# Written task 1
Modify the Extracted data entries rows below by replacing "common name" with "vernacular name" and keeping everything else the same. Leave the pictures out of your output.
--- START Quoted passage ---
The park took its present form when it played host to a world-wide exhibition in 1915 to celebrate the opening of the Panama Canal. San Diego, which by then had grown to a population of 40,000, hoped the canal would increase its prominence as a center of trade.

In preparation for the exhibition, dozens of buildings went up in a hurry, all designed to last only one year. The exhibition was such a success, however, that it was extended another year and actually turned a profit.

At its end, Theodore Roosevelt argued that the beautiful Spanish-style buildings should be preserved. His argument won the day. The buildings were strengthened and most of them survive.

My favorite of the old buildings at the park isn’t really a building. It is the Spreckles organ pavilion, home to one of the world’s few outdoor pipe organs.

Each Sunday, the organ roars in concert for an hour. Last week’s concert doubled as a Humane Society event. Orphaned dogs marched across the stage as the organ tweeted “How Much is the Doggie in the Window.”

Time only allowed visits to three of the museums. The Timkin Art museum is just the right size for a museum holding great art, including some Rembrandts. It is small. You can concentrate on each painting for a good amount of time, yet still do the entire collection justice without wearing your eyes out.

The San Diego Museum of Art is somewhat larger, with a nice sampling of the major art styles and eras. By skipping over the Baroque and Renaissance stuff, which I haven’t yet learned to appreciate, and by walking real fast through the Modern section, the museum became manageable.
--- END Quoted passage ---
--- START Excerpted records ---
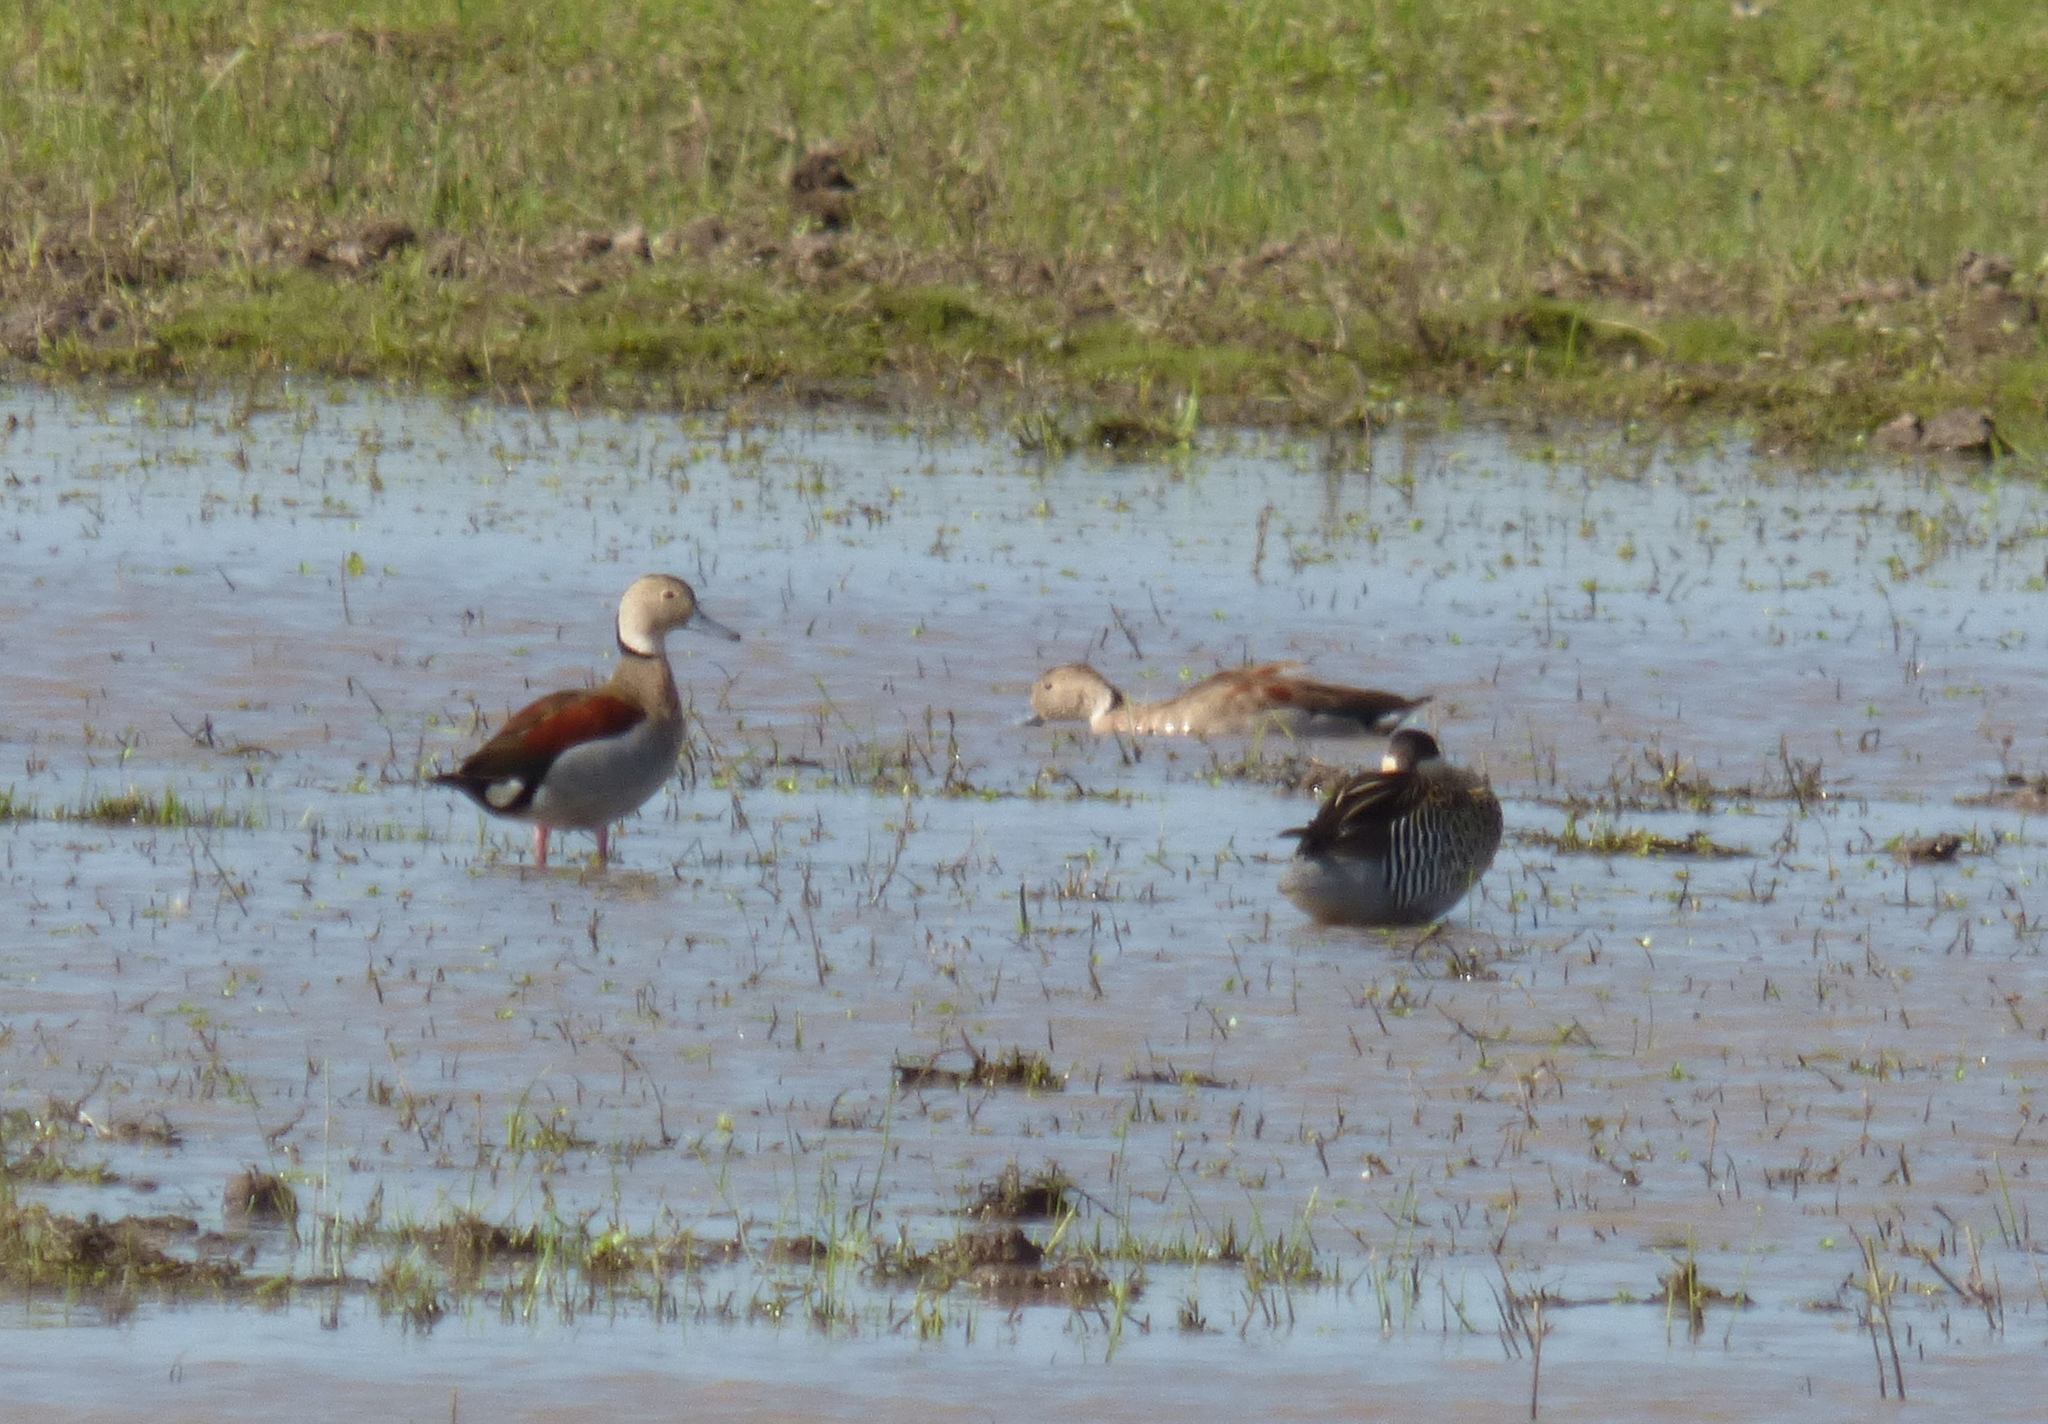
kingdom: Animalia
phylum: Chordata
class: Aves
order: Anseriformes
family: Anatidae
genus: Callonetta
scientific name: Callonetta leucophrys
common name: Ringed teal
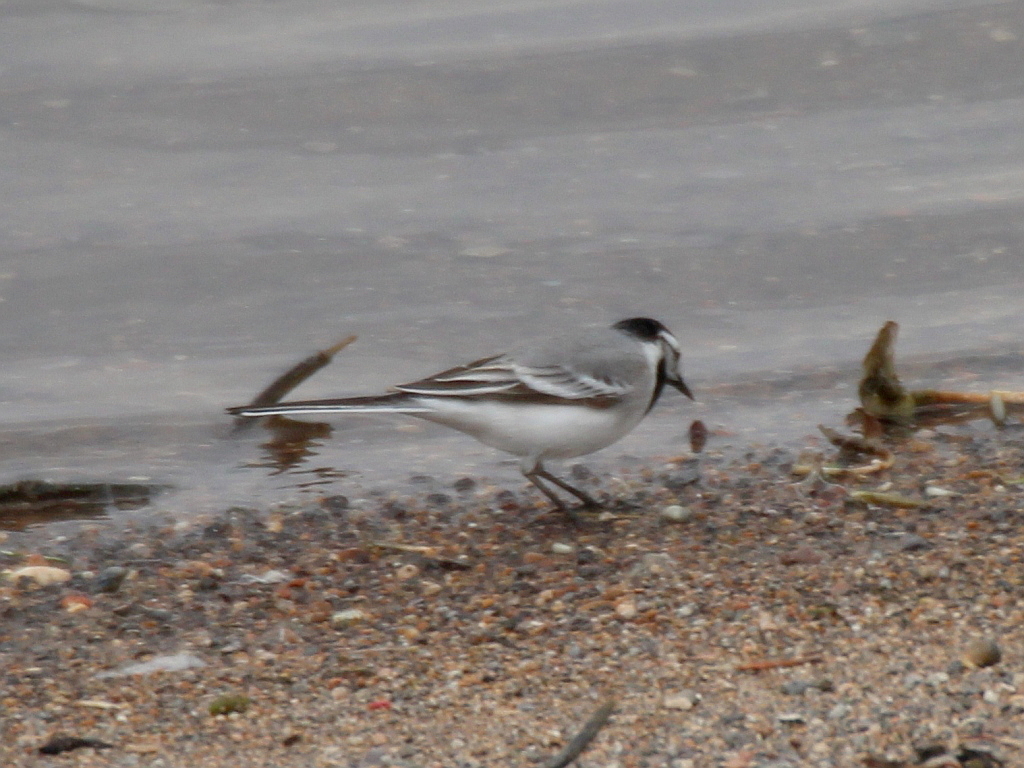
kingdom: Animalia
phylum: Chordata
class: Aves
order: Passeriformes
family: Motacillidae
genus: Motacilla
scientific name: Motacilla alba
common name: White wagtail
--- END Excerpted records ---
# Written task 2
Name every art style or era mentioned in the passage about the park.

# Full output 1
kingdom: Animalia
phylum: Chordata
class: Aves
order: Anseriformes
family: Anatidae
genus: Callonetta
scientific name: Callonetta leucophrys
vernacular name: Ringed teal
kingdom: Animalia
phylum: Chordata
class: Aves
order: Passeriformes
family: Motacillidae
genus: Motacilla
scientific name: Motacilla alba
vernacular name: White wagtail

# Full output 2
Baroque, Renaissance, Modern